The Pasco teens will head across the mountains March 8, getting to Seattle in time for activities such as a question-and-answer session with the traveling cast.

Some of the teens may be picked to perform their piece on stage, in front of their fellow students and Hamilton actors.

It is, without hyperbole, the opportunity of a lifetime.

Tickets to Hamilton are expensive and tough to get, and it’s sure to be a transformational experience.

“It’s going to blow their minds,” said Heather Johnson, the drama teacher at Pasco High.

Most of the students haven’t seen much, if any, live theater — especially not something like Hamilton, she said.

“It’s going to be out of this world for them.
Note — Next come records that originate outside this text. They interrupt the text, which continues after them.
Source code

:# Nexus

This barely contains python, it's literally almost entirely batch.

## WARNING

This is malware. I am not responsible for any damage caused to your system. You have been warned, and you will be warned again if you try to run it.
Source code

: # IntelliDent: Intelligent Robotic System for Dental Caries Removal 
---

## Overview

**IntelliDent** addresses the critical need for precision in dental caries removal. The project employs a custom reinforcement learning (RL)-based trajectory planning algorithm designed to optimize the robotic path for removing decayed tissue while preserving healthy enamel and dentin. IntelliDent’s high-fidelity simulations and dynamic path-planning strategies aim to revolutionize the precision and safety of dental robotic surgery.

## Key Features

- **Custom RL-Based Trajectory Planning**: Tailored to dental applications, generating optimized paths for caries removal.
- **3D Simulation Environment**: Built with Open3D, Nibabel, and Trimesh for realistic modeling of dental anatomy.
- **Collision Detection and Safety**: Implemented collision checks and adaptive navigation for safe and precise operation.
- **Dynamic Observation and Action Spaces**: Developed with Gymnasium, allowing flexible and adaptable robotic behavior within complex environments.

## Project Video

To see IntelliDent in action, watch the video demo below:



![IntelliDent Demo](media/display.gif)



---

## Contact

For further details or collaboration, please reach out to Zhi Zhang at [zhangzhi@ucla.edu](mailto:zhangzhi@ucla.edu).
They’re going to be engaged 100 percent, the entire time. They’re going to walk away inspired,” Johnson said.

She sent off an application for the program last year. Pasco High is believed to be the only local school taking part.

Hamilton is at the Paramount Theatre in Seattle as part of a national tour. The show debuted on Broadway in 2015, shattering box office records, racking up awards and earning a place in the cultural zeitgeist.

It sounds like it shouldn’t work. It’s a hip hop musical about the country’s first treasury secretary.

But it does work — a stunning artistic achievement that engages, enlightens and inspires.

And it resonates with young people who might otherwise have no interest in a musical about history.

With Hamilton, it’s “the story of back then, but they are telling it now, in a way that’s (relevant) today. It’s amazing,” said Vanessa Sanchez, 17, one of the Pasco High students seeing the show.

History can be boring, but “now it’s something fun and upbeat and you can listen to it and know what’s going on,” Magdalena added.

Along with Johnson, Pasco High teachers Megan Juzeler, Ron Newbury, Kelsey Gilman and Marcie White are helping with the program.

Administrators and other staff also have been vital to making it happen, Johnson said. And she’s grateful to Ag Association Management, which is kicking in $1,000 to cover lunch during the trip.

The students taking part are all juniors and were nominated based on outstanding behavior.

They had early release on a recent Wednesday, but they stuck around to bone up on Hamilton history and work on their performance pieces.

Geo already has part of his rap done. Magdalena planned to do a scene, something centered on the U.S. breaking from England.

Unlike Geo, who’d never heard of Hamilton before his teacher clued him in, Magdalena found the show on her own. She loves it.

The music and story are inspiring, thrilling, she said. She can’t wait to see it live, with the performances sweeping her up and transporting her.

“It’s amazing seeing them there. They’re acting right in front of you,” Magdalena said. “I’m excited.”